Aim: Patients with Bartter's syndrome and Gitelman's syndrome have reduced vascular reactivity, normo-hypotension and decreased peripheral resistances in spite of biochemical and hormonal abnormalities typical of hypertension. Since we found that both types of patients have increased urinary NO2-/NO3-, metabolites of NO, that correlated with their increased urinary cGMP, second messenger of NO, we examined the possible role of NO system in the pathophysiology of these syndromes.
Patients and methods: We used a molecular biologic approach and studied ecNOS gene expression by PCR-amplification of cDNA obtained by RT-PCR of RNA extracted by patients and healthy controls monocytes.
Results: ecNOS is overexpressed in monocytes from patients with Bartter's and Gitelman's syndrome relative to controls: - 0.306 +/- 0.012 Densitometric Units (0.313 +/- 0.006, N = 3 for Bartter's patients; 0.302 +/- 0.009, N = 5 for Gitelman's patients) vs. 0.192 +/- 0.018, p < 0.0001.
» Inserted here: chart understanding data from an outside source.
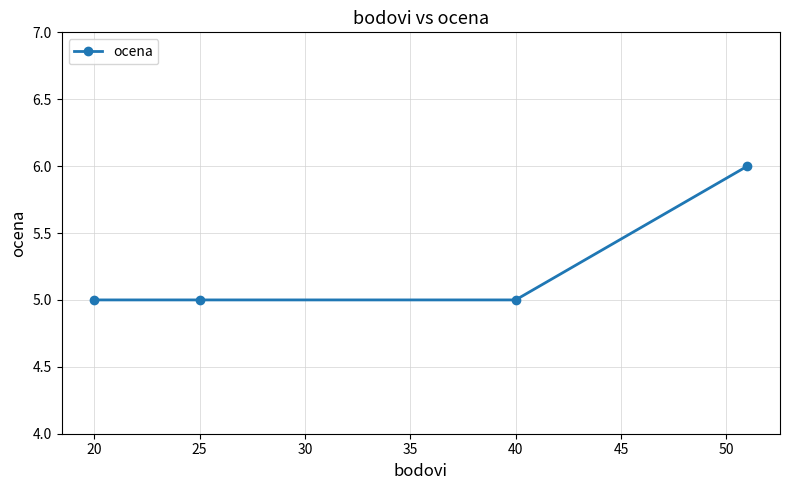

What is the minimum value shown in the chart?

5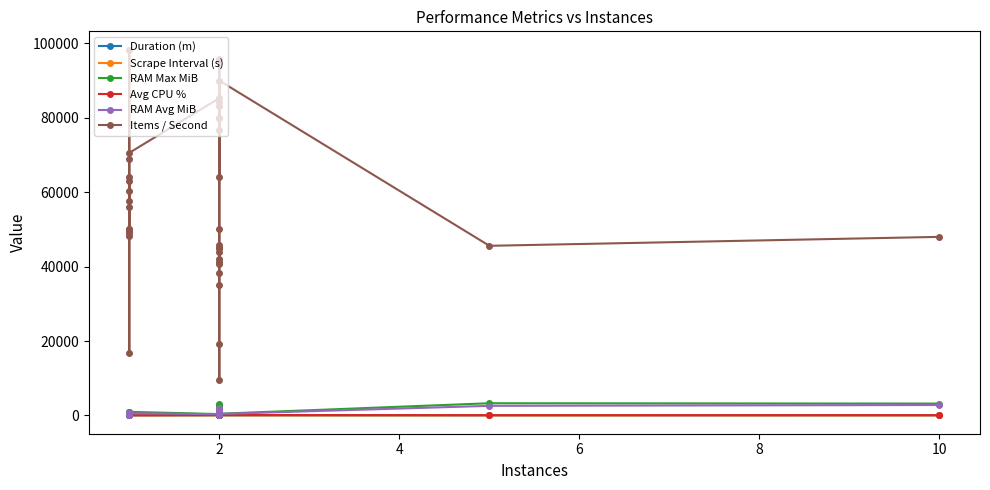

Reading left to right, what are all the values shown in this chart?

Duration (m): 1.0	1.0	1.0	1.0	1.0	1.0	1.0	1.0	1.0	1.0	1.0	1.0	1.0	1.0	2.0	2.0	2.0	2.0	2.0	2.0	2.0	2.0	2.0	2.0	2.0	2.0	2.0	2.0	2.0	2.0	2.0	2.0	2.0	2.0	2.0	5.0	10.0
Scrape Interval (s): 1.0	1.0	5.0	5.0	1.0	1.0	5.0	1.0	5.0	1.0	1.0	1.0	1.0	5.0	1.0	1.0	1.0	10.0	5.0	5.0	10.0	10.0	10.0	10.0	15.0	10.0	15.0	5.0	15.0	5.0	5.0	5.0	5.0	10.0	1.0	15.0	15.0
RAM Max MiB: 285.0	234.0	957.0	755.0	200.0	237.0	984.0	186.0	658.0	196.0	300.0	445.0	486.0	966.0	362.0	400.0	312.0	2636.0	1666.0	1072.0	2232.0	2256.0	2168.0	2173.0	3012.0	2148.0	2863.0	907.0	2522.0	452.0	298.0	2187.0	2019.0	2737.0	455.0	3277.0	3185.0
Avg CPU %: 91.0	49.8	48.8	44.4	40.5	51.3	50.8	39.8	39.8	39.8	63.5	26.4	114.6	49.0	123.8	123.3	111.4	111.3	113.5	68.8	67.3	63.8	68.8	66.5	62.2	62.8	64.1	57.4	50.5	33.0	15.0	119.9	117.0	66.2	123.2	75.2	78.0
RAM Avg MiB: 234.0	191.0	564.0	507.0	162.0	191.0	616.0	156.0	452.0	160.0	234.0	307.0	379.0	611.0	316.0	357.0	280.0	1810.0	1273.0	861.0	1566.0	1508.0	1553.0	1501.0	1810.0	1473.0	1820.0	710.0	1438.0	368.0	243.0	1721.0	1596.0	1866.0	392.0	2579.0	2803.0
Items / Second: 68833.0	63000.0	57750.0	56000.0	50248.0	64015.0	60317.0	49700.0	49000.0	48183.0	50000.0	16667.0	98333.0	70583.0	85283.0	83300.0	80000.0	80000.0	76667.0	50000.0	45833.0	44917.0	44917.0	44000.0	42000.0	41250.0	40833.0	38333.0	35000.0	19167.0	9583.0	95833.0	84333.0	64167.0	90000.0	45600.0	48000.0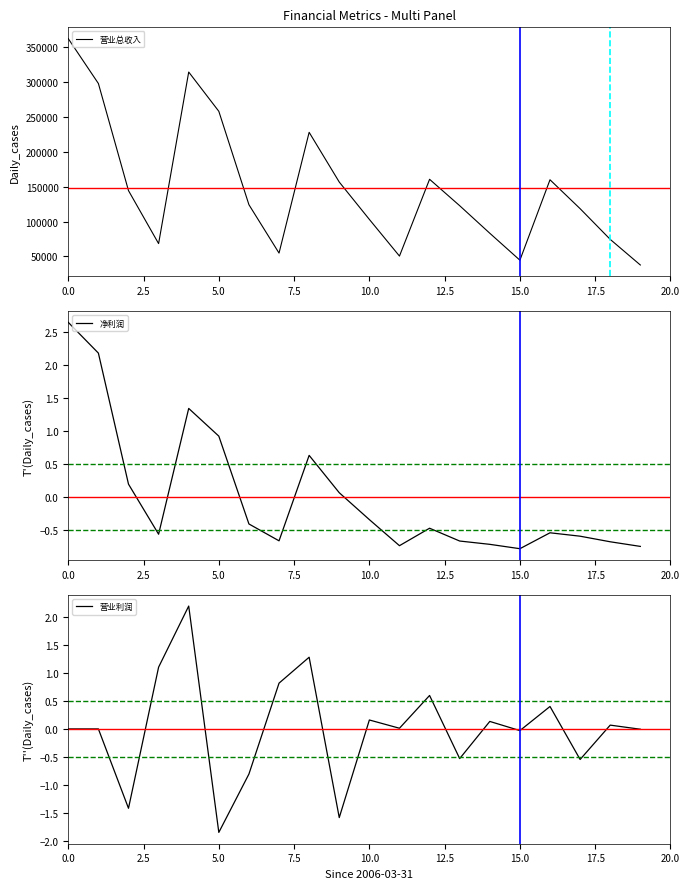

What is the label of the 16th point from the left?

15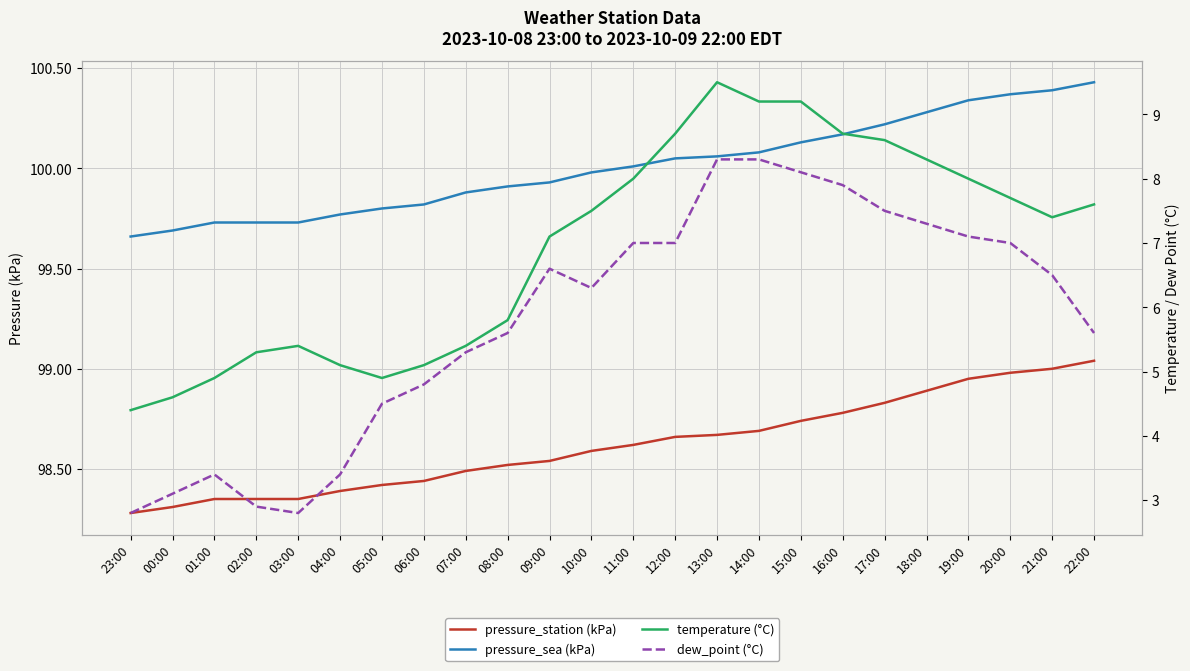

What is the label of the 14th point from the right?

09:00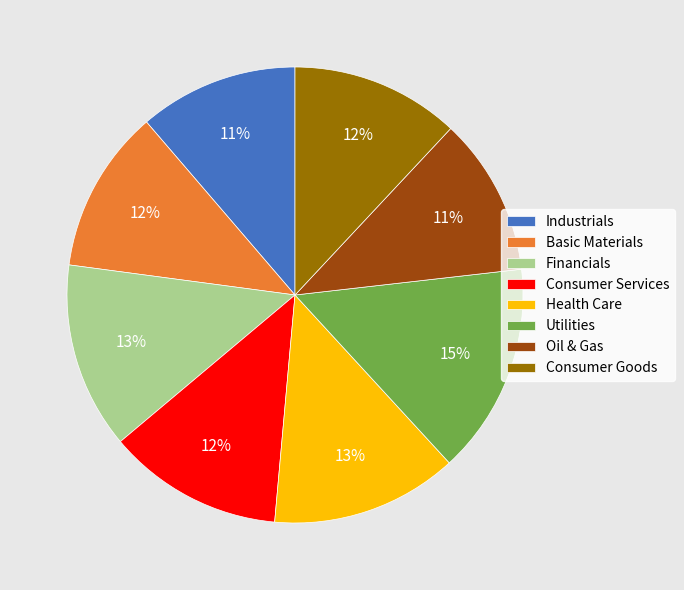

Combined, do Basic Materials and Health Care account for over 50%?

No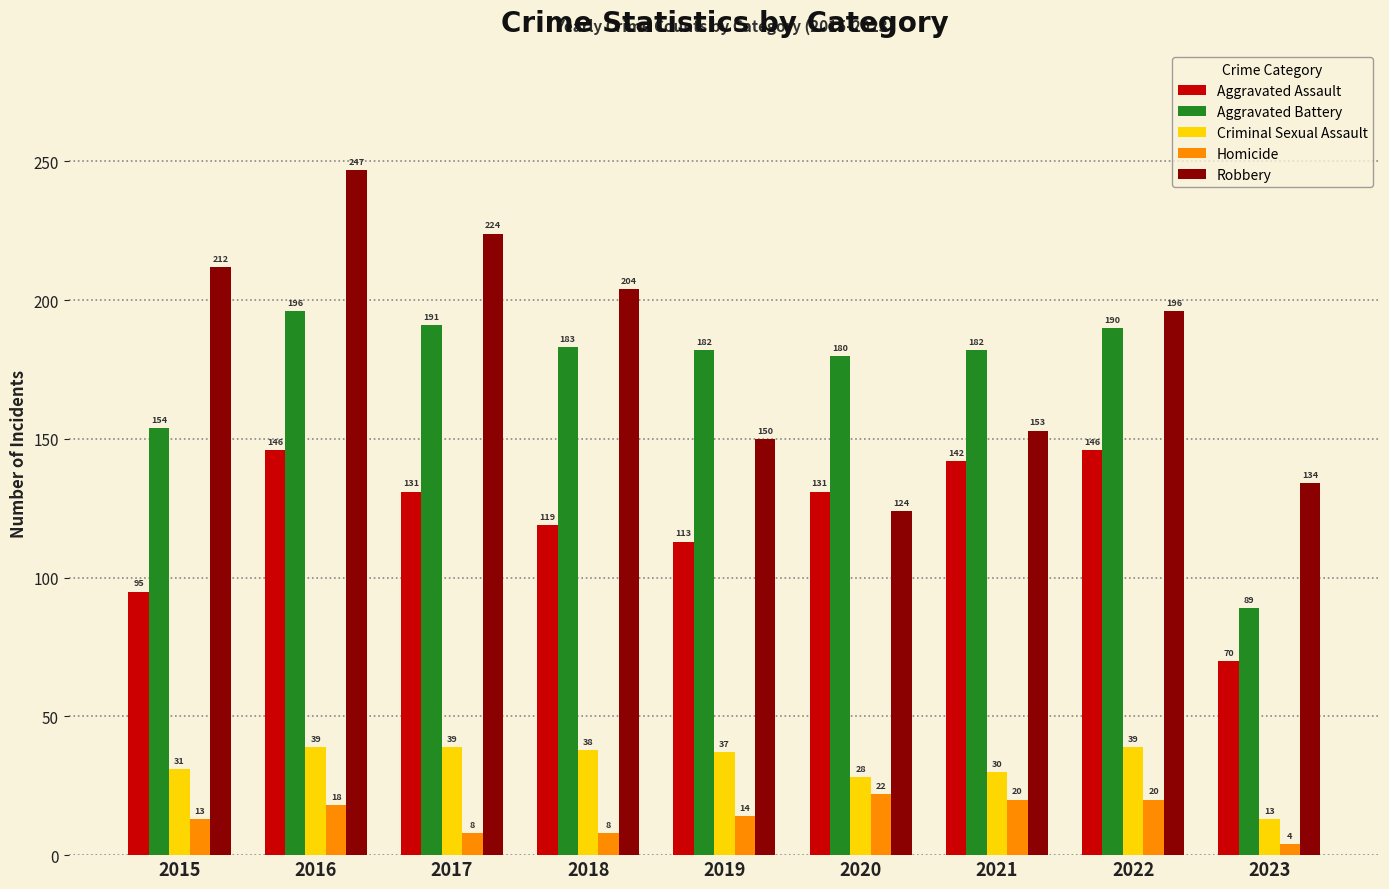

What is the difference between the Robbery values at 2022 and 2020?

72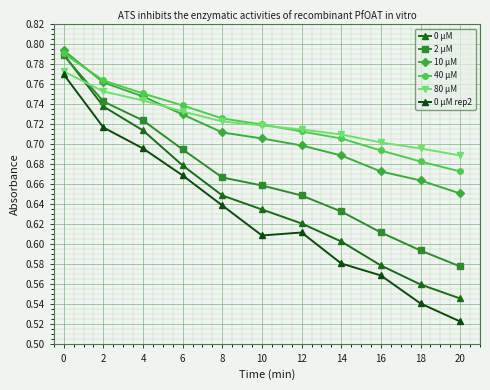

At 4, list the series in order from smallest to largest.

0 μM rep2, 0 μM, 2 μM, 80 μM, 10 μM, 40 μM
Conclusion: This overexperession presumably accounts for their increased NO production; thus it could be likely that elevated ecNOS and NO levels are a part of pathophysiological process(es) that leads to their characteristic reduced vascular responses. However, the relationship between the alterations in the NO signalling system observed in this study and the mutations in either Na+-K+-2Cl cotransporter or in a K+ channel ROMK or in Cl- channel ClCNKB in Bartter's syndrome and in Na+-Cl- cotranstransporter in Gitelman's syndrome, recently reported as their primary defects remains to be defined.